**What needs to be done:**
When you reach the line that contains "17: (33, 133)" in the data below, copy it and every line after it exactly, adding nothing.

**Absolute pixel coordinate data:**
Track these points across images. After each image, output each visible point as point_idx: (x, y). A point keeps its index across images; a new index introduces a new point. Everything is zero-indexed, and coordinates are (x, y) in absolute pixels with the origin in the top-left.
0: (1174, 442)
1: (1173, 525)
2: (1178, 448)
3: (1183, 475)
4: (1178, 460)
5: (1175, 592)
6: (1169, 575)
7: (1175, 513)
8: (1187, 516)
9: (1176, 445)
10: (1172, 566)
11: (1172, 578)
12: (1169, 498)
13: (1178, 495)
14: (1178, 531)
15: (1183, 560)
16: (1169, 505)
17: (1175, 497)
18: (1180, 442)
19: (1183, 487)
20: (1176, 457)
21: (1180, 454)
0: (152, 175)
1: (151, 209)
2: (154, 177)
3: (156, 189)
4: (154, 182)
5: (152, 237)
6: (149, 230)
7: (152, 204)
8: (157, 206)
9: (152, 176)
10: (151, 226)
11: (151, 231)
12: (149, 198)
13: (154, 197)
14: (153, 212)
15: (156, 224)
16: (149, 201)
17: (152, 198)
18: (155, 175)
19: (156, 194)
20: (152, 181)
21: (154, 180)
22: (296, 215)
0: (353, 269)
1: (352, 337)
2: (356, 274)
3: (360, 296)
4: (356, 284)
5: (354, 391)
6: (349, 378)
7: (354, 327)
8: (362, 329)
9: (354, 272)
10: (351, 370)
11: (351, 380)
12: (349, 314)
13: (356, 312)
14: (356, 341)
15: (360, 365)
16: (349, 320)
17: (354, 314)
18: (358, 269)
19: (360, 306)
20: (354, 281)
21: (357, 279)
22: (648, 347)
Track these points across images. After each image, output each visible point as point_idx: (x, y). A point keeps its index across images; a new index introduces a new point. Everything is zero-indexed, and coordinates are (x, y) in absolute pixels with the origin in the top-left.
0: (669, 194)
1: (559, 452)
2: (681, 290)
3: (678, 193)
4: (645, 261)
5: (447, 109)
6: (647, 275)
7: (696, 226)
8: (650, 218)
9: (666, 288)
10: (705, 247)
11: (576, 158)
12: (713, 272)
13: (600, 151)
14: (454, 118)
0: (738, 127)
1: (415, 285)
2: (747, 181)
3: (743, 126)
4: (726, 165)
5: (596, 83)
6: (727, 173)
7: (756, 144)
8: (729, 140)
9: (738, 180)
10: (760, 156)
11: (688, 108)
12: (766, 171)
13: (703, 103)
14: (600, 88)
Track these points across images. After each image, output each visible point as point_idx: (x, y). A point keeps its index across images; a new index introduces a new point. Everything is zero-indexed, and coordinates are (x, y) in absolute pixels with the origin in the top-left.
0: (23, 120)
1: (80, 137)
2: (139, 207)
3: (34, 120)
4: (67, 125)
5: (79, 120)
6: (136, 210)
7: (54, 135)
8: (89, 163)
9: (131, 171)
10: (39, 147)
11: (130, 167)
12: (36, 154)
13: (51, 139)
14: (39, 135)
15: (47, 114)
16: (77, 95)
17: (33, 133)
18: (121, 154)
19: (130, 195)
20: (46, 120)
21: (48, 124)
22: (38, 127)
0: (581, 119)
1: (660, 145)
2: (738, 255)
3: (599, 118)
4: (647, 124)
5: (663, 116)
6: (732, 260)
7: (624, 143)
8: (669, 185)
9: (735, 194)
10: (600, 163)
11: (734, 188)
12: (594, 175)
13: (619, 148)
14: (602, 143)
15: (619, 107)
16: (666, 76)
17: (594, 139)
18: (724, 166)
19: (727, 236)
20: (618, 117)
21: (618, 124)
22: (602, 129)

**Response:**
17: (33, 133)
18: (121, 154)
19: (130, 195)
20: (46, 120)
21: (48, 124)
22: (38, 127)
0: (581, 119)
1: (660, 145)
2: (738, 255)
3: (599, 118)
4: (647, 124)
5: (663, 116)
6: (732, 260)
7: (624, 143)
8: (669, 185)
9: (735, 194)
10: (600, 163)
11: (734, 188)
12: (594, 175)
13: (619, 148)
14: (602, 143)
15: (619, 107)
16: (666, 76)
17: (594, 139)
18: (724, 166)
19: (727, 236)
20: (618, 117)
21: (618, 124)
22: (602, 129)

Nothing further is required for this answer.